たかいたかーい
「たかいたかーい」
父に持ち上げてもらう。幼い頃、こうされるのがとても好きだった。
「たかいたかーい」
父はめい一杯、両腕を高く突き上げる。私は不思議と恐怖心は覚えなかった。普段の見上げるではなく、周りを見下ろす位置からの視界。まるで空を飛んでいるよう、とは言い過ぎだが。
「ぴゅーーん」
父は自由に、私を宙に舞わせる。
「ほぅら、よっとっと」
私は手足を突っ張っらせながら、流れに合わせて。
「はい、着地ぃ」
ピタッと両足で着いて、決めポーズ。楽しくて仕方がない。もう一回もう一回と、本当は何回でもだが、私はせがむ。
「ハァハァハァ、疲れたぁ」
対して、父は尻餅をついていた。
「だめ、危険。限界」
すっかりへばってしまっていて。
「重くなったなぁ、お前。もう、これでおしまい」
残念がろうと、いくらお願いしようと、以降父が私を持ち上げてくれることはなかった。ずっと体が軽ければ、と変な努力もしたりした。淋しい思い出、記憶。
「高い高ーい!」
で、今は大人。私は細身の体、足を広げて突っ張らせる。高い飛び出しからの、大好きな見下ろしの視界。風に持ち上げられ、宙を伸びていく。
スーー//
ーーーー//
ーーーーー//
そういったふうで、限界点を越えて。
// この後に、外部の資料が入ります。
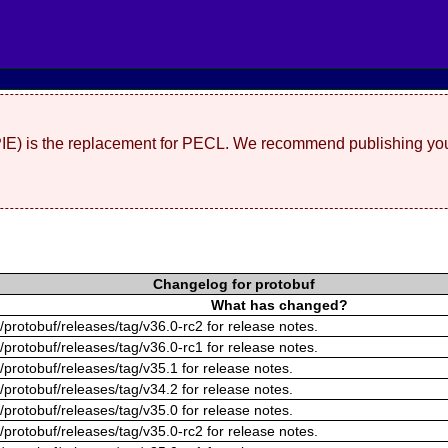
(PIE) is the replacement for PECL. We recommend publishing you
Changelog for protobuf
What has changed?
/protobuf/releases/tag/v36.0-rc2 for release notes.
/protobuf/releases/tag/v36.0-rc1 for release notes.
/protobuf/releases/tag/v35.1 for release notes.
/protobuf/releases/tag/v34.2 for release notes.
/protobuf/releases/tag/v35.0 for release notes.
/protobuf/releases/tag/v35.0-rc2 for release notes.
そして最後はやはり着地。
す、
と決めポーズ。とっても満足。
「97メートル50、現在1位です」
数秒間の空中飛行。昔は処罰に用いてたなんて嘘だ、まるっきり。こんなにも楽しいこと。
よし、もう一回。
私は板を抱えてジャンプ台を登る。再び、何度でも。そしてそこから、たかいたかーい。